[3C2] Laser shock peening with acoustic emission in-situ monitoring for quality control
J Griffin¹, P Shukla², R Qin³ and P Butler Smith²
¹Coventry University, UK
²The Manufacturing Technology Centre, UK
³University of Edinburgh, UK
Laser shock peening (LSP) is a surface strengthening technology that imparts beneficial compressive residual stress and hardening depths on metal surfaces, improving fatigue resistance. Its principle involves using high-power laser pulses to generate plasma, confined by a transparent overlay, which produces shock waves that induce plastic deformation and residual compressive stress in the material. While LSP offers significant technical advantages and is valuable across various industries such as aerospace, defence and manufacturing, ensuring consistent surface quality is challenging due to process variability and complexity. Traditional surface quality inspection methods such as X-ray diffraction and the drilling method are offline, destructive and cannot provide real-time feedback, making them cumbersome for industrial applications. This necessitates the development of reliable, real-time quality assessment techniques. This paper posits a comparison between different types of LSP system, specifically considering potential distinctions between conventional industrial set-ups and potentially more accessible or ‘affordable’ systems.
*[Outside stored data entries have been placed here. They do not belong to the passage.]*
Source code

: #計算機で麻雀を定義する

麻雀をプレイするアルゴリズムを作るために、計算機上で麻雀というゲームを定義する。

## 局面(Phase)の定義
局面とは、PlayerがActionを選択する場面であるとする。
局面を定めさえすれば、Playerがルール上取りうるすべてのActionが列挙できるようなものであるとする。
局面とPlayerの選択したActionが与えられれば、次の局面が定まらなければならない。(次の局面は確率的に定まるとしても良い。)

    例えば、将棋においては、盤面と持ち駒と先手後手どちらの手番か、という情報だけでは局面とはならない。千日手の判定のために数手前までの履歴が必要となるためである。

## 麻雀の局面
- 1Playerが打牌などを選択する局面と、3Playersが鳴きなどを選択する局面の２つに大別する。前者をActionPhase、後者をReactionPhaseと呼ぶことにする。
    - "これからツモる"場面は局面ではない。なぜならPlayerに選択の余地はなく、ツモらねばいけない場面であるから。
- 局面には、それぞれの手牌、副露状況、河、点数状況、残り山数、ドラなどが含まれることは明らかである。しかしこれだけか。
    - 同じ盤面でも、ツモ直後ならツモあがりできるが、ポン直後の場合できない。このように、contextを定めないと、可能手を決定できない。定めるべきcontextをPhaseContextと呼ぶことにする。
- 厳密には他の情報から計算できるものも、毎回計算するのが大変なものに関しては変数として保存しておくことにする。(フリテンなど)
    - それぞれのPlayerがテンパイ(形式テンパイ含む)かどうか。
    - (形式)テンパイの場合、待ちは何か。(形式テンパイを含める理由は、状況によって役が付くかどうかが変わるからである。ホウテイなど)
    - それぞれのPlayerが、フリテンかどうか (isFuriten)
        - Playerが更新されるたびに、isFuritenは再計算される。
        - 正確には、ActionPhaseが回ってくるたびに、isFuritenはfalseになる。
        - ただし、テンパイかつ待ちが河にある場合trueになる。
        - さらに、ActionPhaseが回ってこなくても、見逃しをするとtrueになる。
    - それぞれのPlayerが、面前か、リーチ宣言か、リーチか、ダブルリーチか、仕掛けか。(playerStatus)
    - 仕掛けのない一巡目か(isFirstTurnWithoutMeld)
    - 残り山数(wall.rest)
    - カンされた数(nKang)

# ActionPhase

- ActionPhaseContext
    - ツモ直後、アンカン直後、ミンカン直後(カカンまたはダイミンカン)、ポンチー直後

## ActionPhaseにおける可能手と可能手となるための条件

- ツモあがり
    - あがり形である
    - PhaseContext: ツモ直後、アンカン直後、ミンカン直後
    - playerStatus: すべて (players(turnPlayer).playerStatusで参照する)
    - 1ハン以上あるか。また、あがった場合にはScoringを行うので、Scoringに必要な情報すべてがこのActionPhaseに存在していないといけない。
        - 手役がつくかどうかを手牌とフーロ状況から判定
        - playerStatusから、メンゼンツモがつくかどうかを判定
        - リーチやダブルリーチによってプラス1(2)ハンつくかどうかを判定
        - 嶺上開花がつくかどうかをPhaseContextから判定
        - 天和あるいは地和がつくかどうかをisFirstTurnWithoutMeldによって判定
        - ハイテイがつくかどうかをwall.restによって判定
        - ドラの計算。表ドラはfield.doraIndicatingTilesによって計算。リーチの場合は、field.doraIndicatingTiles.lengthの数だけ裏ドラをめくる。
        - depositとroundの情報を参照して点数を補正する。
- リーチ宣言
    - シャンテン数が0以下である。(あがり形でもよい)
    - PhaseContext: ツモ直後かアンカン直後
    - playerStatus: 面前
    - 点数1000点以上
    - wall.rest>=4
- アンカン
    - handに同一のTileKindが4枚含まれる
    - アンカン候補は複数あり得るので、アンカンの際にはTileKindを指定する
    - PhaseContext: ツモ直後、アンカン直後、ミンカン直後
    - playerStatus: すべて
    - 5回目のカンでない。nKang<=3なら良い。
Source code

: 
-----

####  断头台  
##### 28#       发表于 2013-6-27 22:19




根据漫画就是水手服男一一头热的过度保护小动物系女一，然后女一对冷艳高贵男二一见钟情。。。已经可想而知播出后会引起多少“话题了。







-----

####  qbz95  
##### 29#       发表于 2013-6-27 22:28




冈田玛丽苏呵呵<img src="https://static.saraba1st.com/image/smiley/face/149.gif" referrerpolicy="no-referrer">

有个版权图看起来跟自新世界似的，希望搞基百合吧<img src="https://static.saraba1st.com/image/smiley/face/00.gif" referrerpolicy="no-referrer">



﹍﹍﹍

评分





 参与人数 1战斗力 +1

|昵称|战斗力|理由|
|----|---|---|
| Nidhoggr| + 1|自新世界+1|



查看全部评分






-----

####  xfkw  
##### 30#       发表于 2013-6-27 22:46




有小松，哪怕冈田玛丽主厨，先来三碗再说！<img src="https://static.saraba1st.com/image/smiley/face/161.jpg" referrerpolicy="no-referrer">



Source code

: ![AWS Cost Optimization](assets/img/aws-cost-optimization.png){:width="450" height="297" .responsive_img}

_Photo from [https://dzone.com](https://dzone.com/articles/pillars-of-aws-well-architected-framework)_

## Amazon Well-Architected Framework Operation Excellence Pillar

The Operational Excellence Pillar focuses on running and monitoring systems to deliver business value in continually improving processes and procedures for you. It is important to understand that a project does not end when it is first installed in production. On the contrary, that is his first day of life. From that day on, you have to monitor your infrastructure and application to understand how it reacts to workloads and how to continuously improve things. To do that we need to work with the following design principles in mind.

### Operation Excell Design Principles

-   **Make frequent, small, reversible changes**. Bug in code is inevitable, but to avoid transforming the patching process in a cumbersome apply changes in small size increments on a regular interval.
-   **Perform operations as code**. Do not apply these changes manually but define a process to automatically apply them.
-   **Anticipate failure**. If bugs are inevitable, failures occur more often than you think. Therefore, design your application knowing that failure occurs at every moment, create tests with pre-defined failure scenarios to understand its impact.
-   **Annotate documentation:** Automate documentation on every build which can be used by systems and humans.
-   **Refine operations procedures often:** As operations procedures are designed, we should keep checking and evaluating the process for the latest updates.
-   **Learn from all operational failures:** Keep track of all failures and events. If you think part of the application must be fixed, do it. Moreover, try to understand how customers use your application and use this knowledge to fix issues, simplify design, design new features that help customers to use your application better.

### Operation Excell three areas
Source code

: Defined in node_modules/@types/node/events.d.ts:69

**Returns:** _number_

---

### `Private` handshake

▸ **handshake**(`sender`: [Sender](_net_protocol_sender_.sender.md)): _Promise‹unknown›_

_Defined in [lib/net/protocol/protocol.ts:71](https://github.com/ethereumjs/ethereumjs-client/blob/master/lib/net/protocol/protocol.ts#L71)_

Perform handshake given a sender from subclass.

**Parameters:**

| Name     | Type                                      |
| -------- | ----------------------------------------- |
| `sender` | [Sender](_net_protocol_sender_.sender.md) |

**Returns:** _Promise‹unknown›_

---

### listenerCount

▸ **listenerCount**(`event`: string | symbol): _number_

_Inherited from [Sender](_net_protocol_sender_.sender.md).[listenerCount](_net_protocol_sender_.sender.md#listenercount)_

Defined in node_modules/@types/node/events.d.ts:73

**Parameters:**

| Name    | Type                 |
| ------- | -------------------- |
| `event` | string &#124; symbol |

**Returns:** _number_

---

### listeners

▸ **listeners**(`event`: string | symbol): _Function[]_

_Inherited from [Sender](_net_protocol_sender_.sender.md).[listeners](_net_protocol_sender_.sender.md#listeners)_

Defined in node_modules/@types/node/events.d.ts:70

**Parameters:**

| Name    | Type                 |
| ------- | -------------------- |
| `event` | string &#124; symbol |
A key parameter noted in varying LSP experiments is laser pulse duration, with typical ‘industrial’ systems often utilising short pulse durations (tens of nanoseconds). Conversely, some experimental set-ups, potentially representing different system configurations, have been observed using higher pulse durations, such as 51 ns. This study explores how such differences in pulse duration, potentially characteristic of different system types, influence the fundamental LSP process, including plasma generation, shock wave characteristics and resulting material properties such as residual stress and hardness. This paper will discuss the implications for achieving the desired surface quality and the effectiveness of different monitoring techniques, such as acoustic emission (AE), for online quality assessment across these varying system configurations.